# What pets are allowed in the UK without liscence?



## BlackRose (Jul 8, 2007)

I have read classifieds on the net of people selling these cute little monkeys in the UK, and also I read someones post on here displaying a stunning skunk. Must you have a liscence to keep these?
No, not getting any more animals lol, just wondered. Well... maybe another gecko or two in future so Grim has a couple of lady friends hehe.


----------



## Fixx (May 6, 2006)

Nope, don't need a license for a skunk..luckily :whistling2:


----------



## Nerys (Apr 18, 2005)

most of the adverts seen on the classifieds for primates are, unfortunately, scams

no-one in the UK would advertise a primate for "adoption" certainly no-one legitimate would advertise them as diaper trained, and good with children..

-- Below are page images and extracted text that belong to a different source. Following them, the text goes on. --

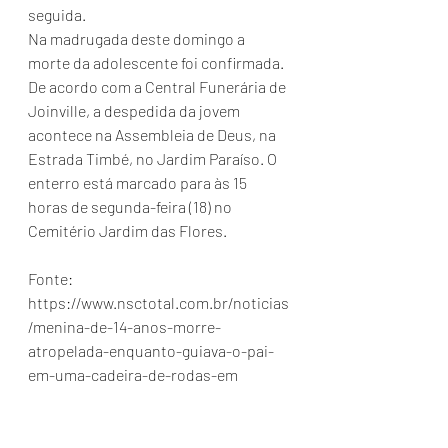
seguida.
Na madrugada deste domingo a 
morte da adolescente foi confirmada. 
De acordo com a Central Funerária de 
Joinville, a despedida da jovem 
acontece na Assembleia de Deus, na 
Estrada Timbé, no Jardim Paraíso. O 
enterro está marcado para às 15 
horas de segunda-feira (18) no 
Cemitério Jardim das Flores.
Fonte: 
https://www.nsctotal.com.br/noticias
/menina-de-14-anos-morre-
atropelada-enquanto-guiava-o-pai-
em-uma-cadeira-de-rodas-em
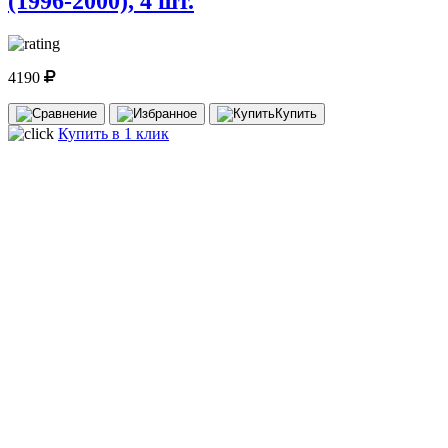
(1996-2000), 4 шт.
4190
Купить
Купить в 1 клик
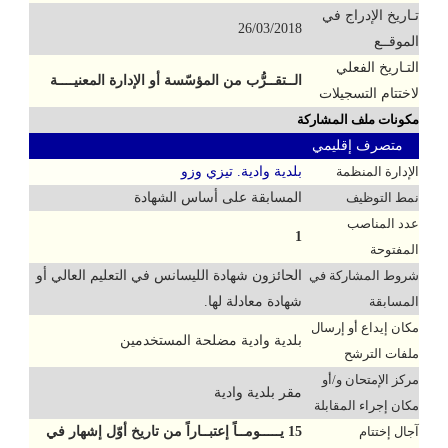
تـاريخ الإدراج في
26/03/2018
الموقــع
التـاريخ الفعلي
الــتقــرُّب من المؤسّسة أو الإدارة المعنيــــة
لاختتام التسجيلات
مكونات ملف المشاركة
متصرف إقليمي
الإدارة المنظمة
بلدية وادية. تيزي وزو
نمط التوظيف
المسابقة على أساس الشهادة
عدد المناصب
1
المفتوحة
شروط المشاركة في
الحائزون شهادة الليسانس في التعليم العالي أو
المسابقة
شهادة معادلة لها.
مكان إيداع أو إرسال
بلدية وادية مضلحة المستخدمين
ملفات الترشح
مركز الإمتحان و/أو
مقر بلدية وادية
مكان إجراء المقابلة
آجال إختتام
15 يـــــومــاً إعتبــاراً من تاريخ أوّل إشهار في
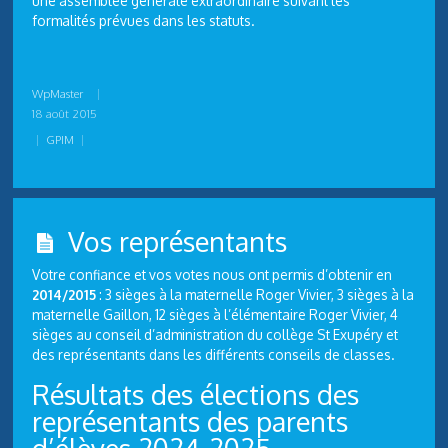
une assemblée générale extraordinaire suivant les
formalités prévues dans les statuts.
WpMaster
|
18 août 2015
|
GPIM
|
Vos représentants
Votre confiance et vos votes nous ont permis d’obtenir en
2014/2015
: 3 sièges à la maternelle Roger Vivier, 3 sièges à la
maternelle Gaillon, 12 sièges à l’élémentaire Roger Vivier, 4
sièges au conseil d’administration du collège St Exupéry et
des représentants dans les différents conseils de classes.
Résultats des élections des
représentants des parents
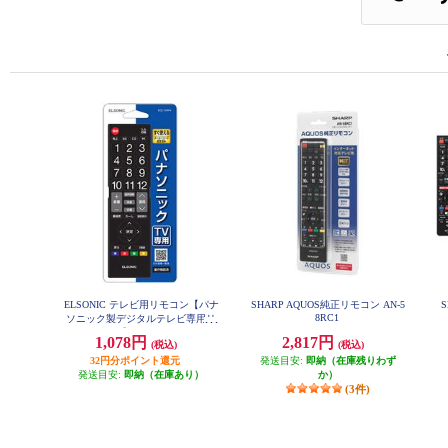
ELSONIC テレビ用リモコン【パナ
SHARP AQUOS純正リモコン AN-5
8RC1
ソニック製デジタルテレビ専用リ
モコン】 ECCTVRPA
1,078円
2,817円
(税込)
(税込)
32円分ポイント還元
発送目安:
即納（在庫残りわず
発送目安:
即納（在庫あり）
か）
(3件)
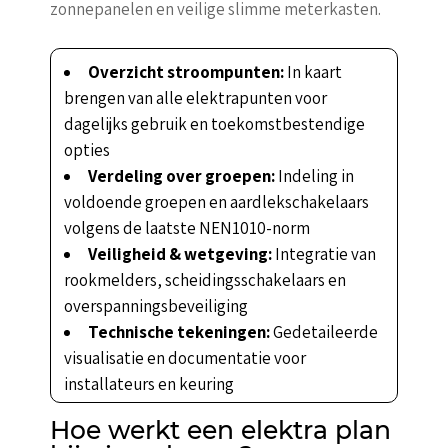
zonnepanelen en veilige slimme meterkasten.
Overzicht stroompunten:
In kaart
brengen van alle elektrapunten voor
dagelijks gebruik en toekomstbestendige
opties
Verdeling over groepen:
Indeling in
voldoende groepen en aardlekschakelaars
volgens de laatste NEN1010-norm
Veiligheid & wetgeving:
Integratie van
rookmelders, scheidingsschakelaars en
overspanningsbeveiliging
Technische tekeningen:
Gedetaileerde
visualisatie en documentatie voor
installateurs en keuring
Hoe werkt een elektra plan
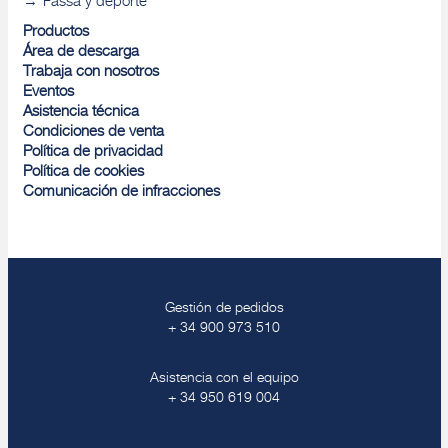
Fassa y deporte
Productos
Área de descarga
Trabaja con nosotros
Eventos
Asistencia técnica
Condiciones de venta
Política de privacidad
Política de cookies
Comunicación de infracciones
Gestión de pedidos
+ 34 900 973 510
Asistencia con el equipo
+ 34 950 619 004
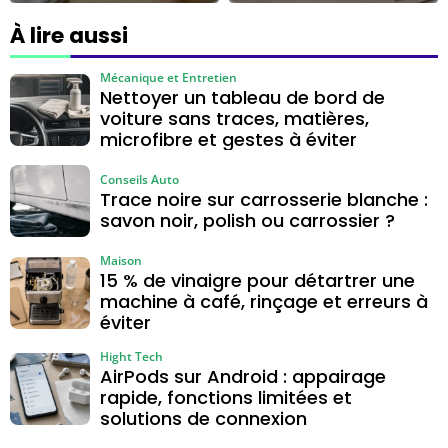
voile blanc ni
longue, lequel
rayures
choisir ?
À lire aussi
Mécanique et Entretien
Nettoyer un tableau de bord de
voiture sans traces, matières,
microfibre et gestes à éviter
Conseils Auto
Trace noire sur carrosserie blanche :
savon noir, polish ou carrossier ?
Maison
15 % de vinaigre pour détartrer une
machine à café, rinçage et erreurs à
éviter
Hight Tech
AirPods sur Android : appairage
rapide, fonctions limitées et
solutions de connexion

and the prices quoted are daft.. 400-500 is NOT going to get you a "baby capuchin" posted to you!!

this is, from defra, the current list of animals within the UK requiring DWAL licensing. this of course does not cover species who require other certification, such as Article 10's

Defra, UK - News - Information bulletin 2007 - Changes to the Dangerous Wild Animals Act 1976 – revision to Schedule of Controlled Species

last year, the following animals were lifted from the DWA.. this is possibly due to proposed changes to the DWA that may follow in 2008/9

NO LONGER ON DWA
*Woolly lemurs* (_Avahi laniger_)
*Tamarins *(species of the genera _Leontopithecus _and _Saguinus_)
*Night (or Owl) monkeys* (species of the genus _Aotus_)
*Titis monkeys* (species of the genus _Callicebus_)
*Squirrel monkeys* (species of the genus _Saimiri_)
*Sloths* (_Bradypodidae_)
*North American porcupine* (_Erithizon dorsatum_)
*Capybara *(_Hydrochaeridae_)
*Crested porcupines* (species of the genus _Hystrix_)
*Cat hybrids *(whose ancestry is predominantly_ Felis silvestris catus – _the domestic cat)
*Wild cat* (_Felis silvestris_)
*Pallas cat* (_Otocolobus manul_)
*Little spotted cat* (_Leopardus tigrinus_)
*Geoffroy’s cat* (_Oncifelis geoffroyi_)
*Kodkod* (_Oncifelis guigna_)
*Bay cat* (_Catopuma badia_)
*Sand cat* (_Felis margarita_)
*Black-footed cat* (_Felis nigripes_)
*Rusty-spotted cat* (_Prionailurus rubiginosus_)
*Cacomistles *(species of the genus _Bassariscus_)
*Raccoons* (species of the genus _Procyon_)
*Coatis* (species of the genus _Nasua_)
*Olingos* (species of the genus _Bassaricyon_)
*Little coatimundi* (_Nasuella olivacea_)
*Kinkajou* (_Potos flavus_)
*Binturong *(_Arctictis binturong_)
*Hyraxes* (_Procaviidae_)
*Guanaco* (_Lama guanicoe_)
*Vicugna *(_Vicugna vicugna_)
*Emus *(_Dromaiidae_)
*Sand snakes* (species of the genus _Psammophis_)
*Mangrove snake* (_Boiga dendrophila_)
*Brazilian wolf spider* (_Lycosa raptoria_)

N


----------